→ DATA TO USE

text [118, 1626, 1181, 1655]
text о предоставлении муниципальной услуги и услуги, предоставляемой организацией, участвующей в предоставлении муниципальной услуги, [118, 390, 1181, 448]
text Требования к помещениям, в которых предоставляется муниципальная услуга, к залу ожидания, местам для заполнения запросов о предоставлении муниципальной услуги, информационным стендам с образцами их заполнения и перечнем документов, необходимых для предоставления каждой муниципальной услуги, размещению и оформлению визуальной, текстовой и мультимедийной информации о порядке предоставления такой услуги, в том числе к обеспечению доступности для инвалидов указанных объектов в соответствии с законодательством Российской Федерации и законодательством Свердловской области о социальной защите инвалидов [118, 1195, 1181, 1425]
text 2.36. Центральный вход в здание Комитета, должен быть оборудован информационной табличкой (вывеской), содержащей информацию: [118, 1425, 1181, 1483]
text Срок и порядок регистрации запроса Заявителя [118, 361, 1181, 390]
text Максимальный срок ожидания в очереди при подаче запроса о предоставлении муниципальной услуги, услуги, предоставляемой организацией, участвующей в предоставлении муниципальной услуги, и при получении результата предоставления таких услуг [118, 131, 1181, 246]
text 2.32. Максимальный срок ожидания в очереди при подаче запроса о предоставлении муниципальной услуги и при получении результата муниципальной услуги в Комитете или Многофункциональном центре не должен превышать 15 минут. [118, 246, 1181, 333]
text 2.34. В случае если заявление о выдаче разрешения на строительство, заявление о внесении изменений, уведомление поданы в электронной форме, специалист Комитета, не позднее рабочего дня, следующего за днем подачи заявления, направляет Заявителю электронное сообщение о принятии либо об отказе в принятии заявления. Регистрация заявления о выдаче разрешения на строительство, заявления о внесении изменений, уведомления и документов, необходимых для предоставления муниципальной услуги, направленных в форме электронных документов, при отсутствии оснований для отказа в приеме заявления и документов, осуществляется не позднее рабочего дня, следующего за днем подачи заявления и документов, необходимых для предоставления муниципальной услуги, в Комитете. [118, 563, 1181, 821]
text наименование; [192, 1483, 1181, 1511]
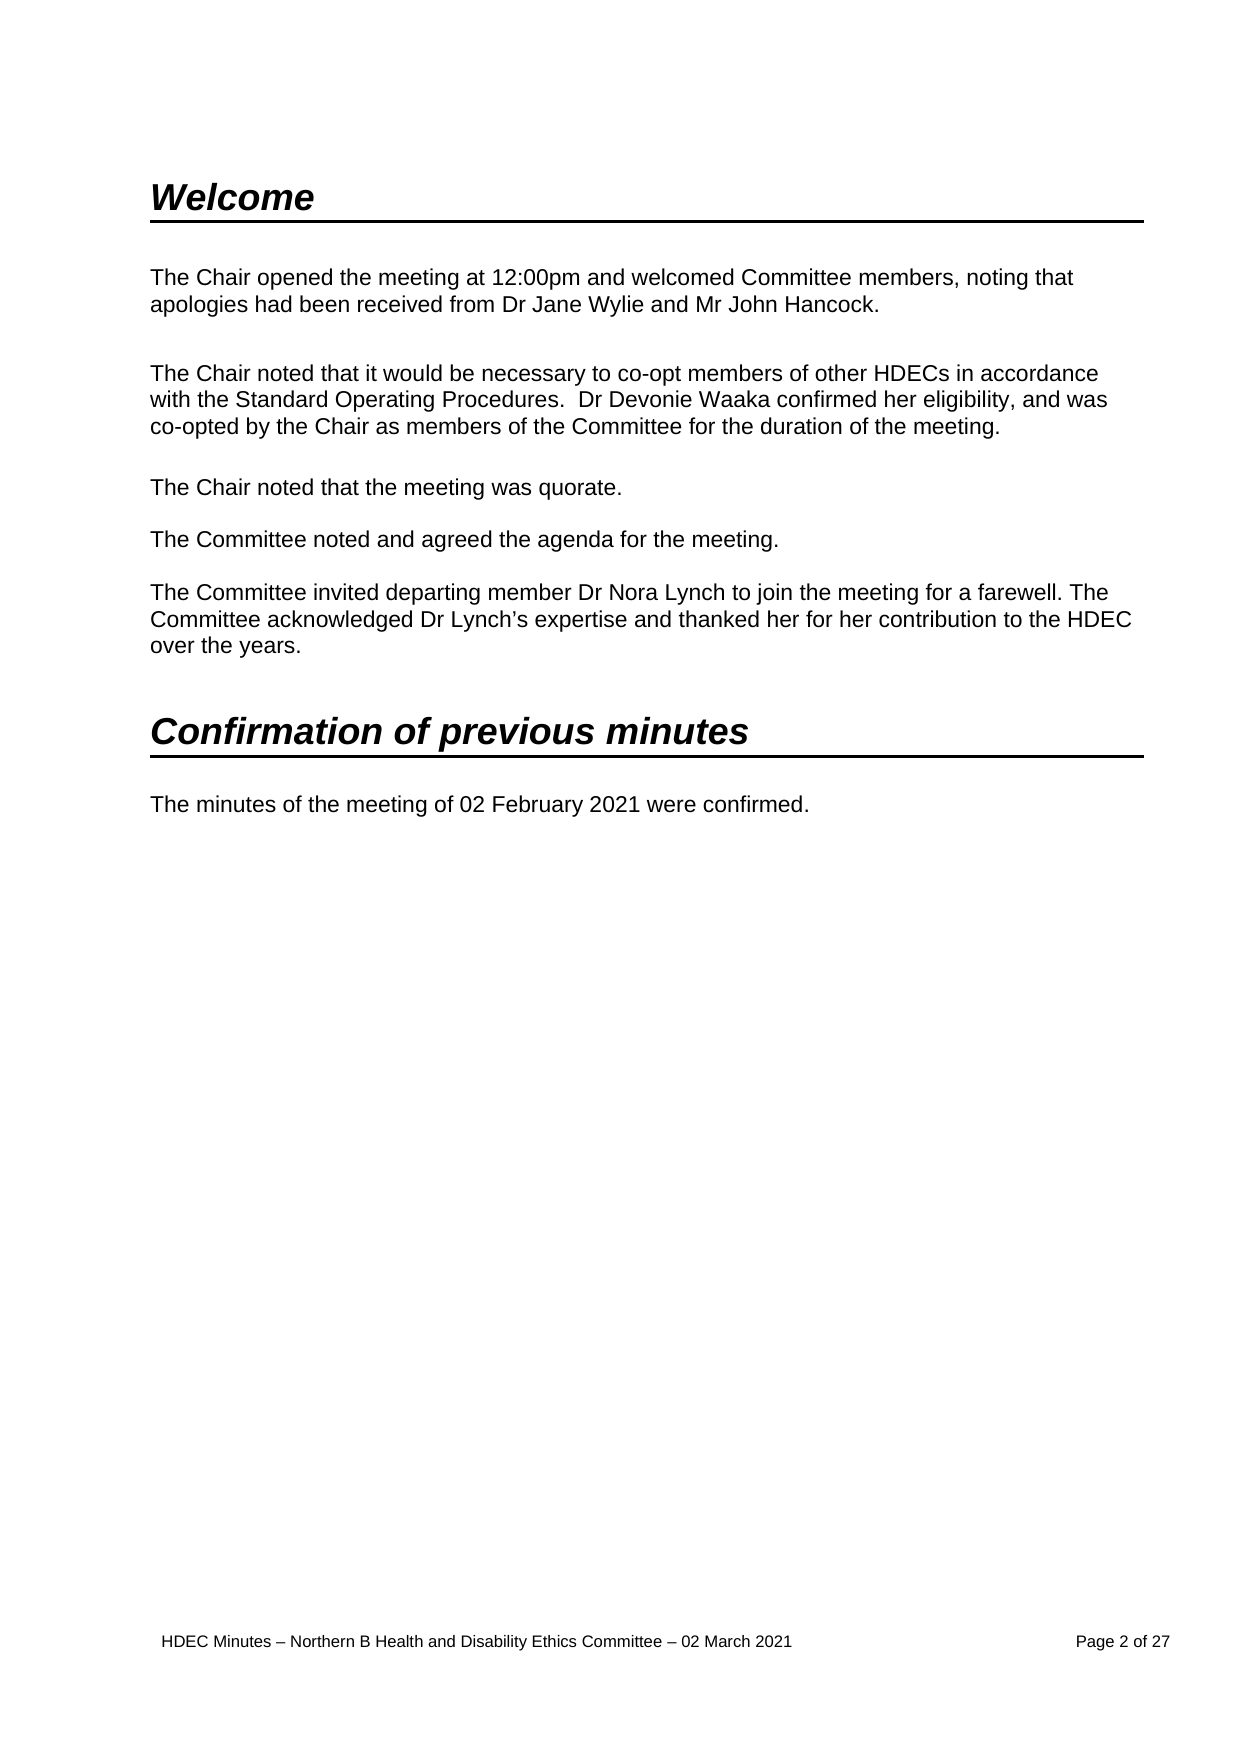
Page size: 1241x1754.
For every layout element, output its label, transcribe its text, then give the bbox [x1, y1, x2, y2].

→ TASK OBJECTIVE
Across the listing, count every line with "организацией" in it and give the number only.

→ RESULT OF THIS EXERCISE
2